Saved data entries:
# # # # # # #

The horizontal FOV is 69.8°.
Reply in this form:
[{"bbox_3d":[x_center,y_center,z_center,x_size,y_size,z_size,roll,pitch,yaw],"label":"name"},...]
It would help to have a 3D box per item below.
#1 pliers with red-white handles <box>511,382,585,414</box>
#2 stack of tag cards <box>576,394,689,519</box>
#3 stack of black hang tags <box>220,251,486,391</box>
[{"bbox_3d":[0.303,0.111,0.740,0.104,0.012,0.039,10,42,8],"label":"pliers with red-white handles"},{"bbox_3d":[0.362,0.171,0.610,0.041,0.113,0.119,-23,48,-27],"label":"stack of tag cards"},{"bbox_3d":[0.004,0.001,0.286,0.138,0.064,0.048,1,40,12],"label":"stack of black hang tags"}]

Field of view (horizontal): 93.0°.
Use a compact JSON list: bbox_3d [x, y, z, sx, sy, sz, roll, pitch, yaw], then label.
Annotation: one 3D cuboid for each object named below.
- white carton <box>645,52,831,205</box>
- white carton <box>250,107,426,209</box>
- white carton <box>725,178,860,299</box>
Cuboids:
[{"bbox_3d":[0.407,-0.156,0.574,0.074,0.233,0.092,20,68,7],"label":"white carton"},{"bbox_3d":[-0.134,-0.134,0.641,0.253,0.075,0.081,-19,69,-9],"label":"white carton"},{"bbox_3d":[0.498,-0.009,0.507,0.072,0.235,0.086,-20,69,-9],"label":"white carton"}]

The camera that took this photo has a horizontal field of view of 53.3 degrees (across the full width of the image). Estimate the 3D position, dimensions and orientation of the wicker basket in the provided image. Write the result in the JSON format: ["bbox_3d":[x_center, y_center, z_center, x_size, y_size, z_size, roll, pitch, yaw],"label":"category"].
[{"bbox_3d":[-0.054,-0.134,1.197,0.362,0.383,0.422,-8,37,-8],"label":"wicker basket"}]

# # # # # # #

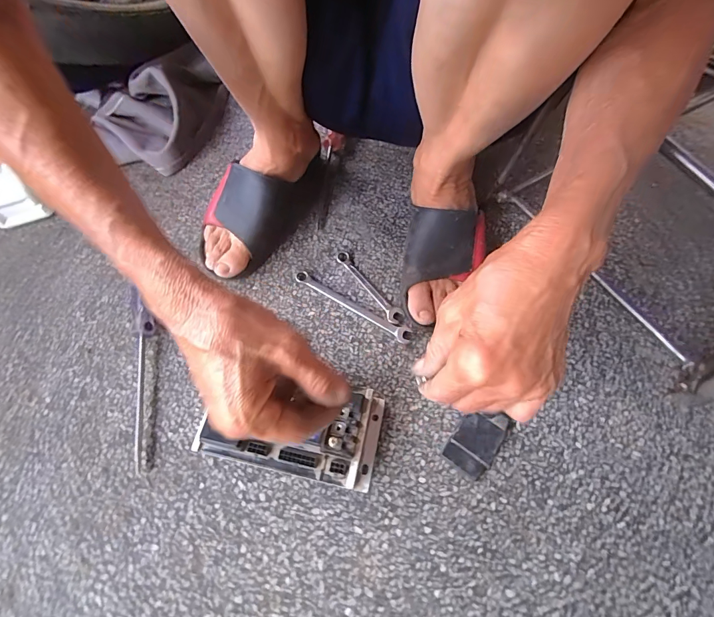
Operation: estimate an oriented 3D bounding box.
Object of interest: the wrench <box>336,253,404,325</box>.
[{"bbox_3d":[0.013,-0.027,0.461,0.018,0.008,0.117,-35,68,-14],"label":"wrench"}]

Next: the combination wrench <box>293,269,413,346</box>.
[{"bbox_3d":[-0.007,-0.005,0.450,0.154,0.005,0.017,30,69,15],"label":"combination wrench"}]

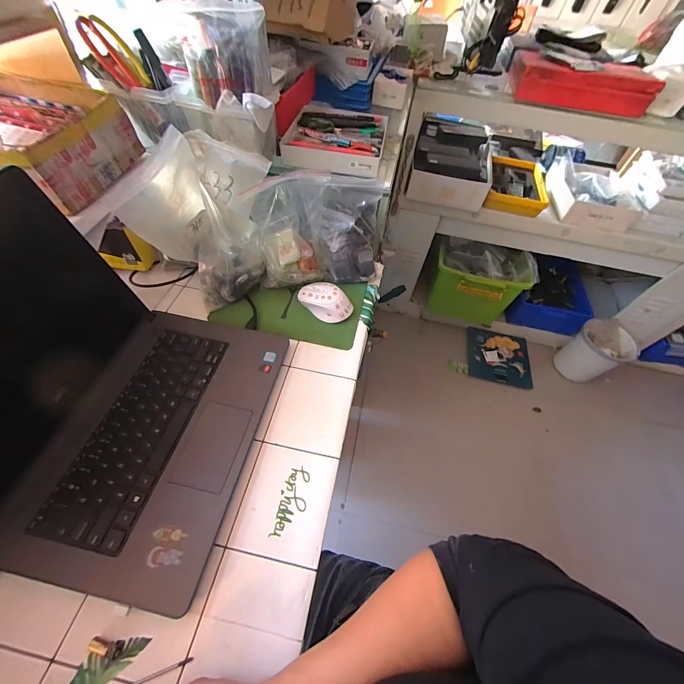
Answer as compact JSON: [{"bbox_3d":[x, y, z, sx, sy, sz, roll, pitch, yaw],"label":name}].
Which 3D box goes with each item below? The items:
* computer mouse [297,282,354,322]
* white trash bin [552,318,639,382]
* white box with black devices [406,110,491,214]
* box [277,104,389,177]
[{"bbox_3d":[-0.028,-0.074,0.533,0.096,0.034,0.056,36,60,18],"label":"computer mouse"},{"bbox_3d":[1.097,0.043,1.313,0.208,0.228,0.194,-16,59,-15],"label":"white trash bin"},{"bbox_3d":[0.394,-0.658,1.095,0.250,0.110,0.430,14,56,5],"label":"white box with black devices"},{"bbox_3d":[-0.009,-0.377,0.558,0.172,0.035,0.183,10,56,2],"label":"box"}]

# # # # # # #

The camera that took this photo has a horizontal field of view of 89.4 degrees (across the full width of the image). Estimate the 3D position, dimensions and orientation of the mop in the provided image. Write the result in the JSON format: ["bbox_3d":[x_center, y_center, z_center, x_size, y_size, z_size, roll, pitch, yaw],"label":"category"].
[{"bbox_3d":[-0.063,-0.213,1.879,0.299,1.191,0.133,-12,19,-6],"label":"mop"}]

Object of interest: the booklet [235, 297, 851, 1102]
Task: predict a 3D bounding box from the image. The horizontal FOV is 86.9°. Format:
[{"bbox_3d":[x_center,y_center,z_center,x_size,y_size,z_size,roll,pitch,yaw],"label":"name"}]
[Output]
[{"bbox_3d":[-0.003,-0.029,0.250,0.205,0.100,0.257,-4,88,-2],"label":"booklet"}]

# # # # # # #

Reproduce each line of the records in which "below" appears.

It would help to have a 3D box per item below.
Annotation: one 3D cuboid for each object named below.
Which 3D box goes with each item below? The items:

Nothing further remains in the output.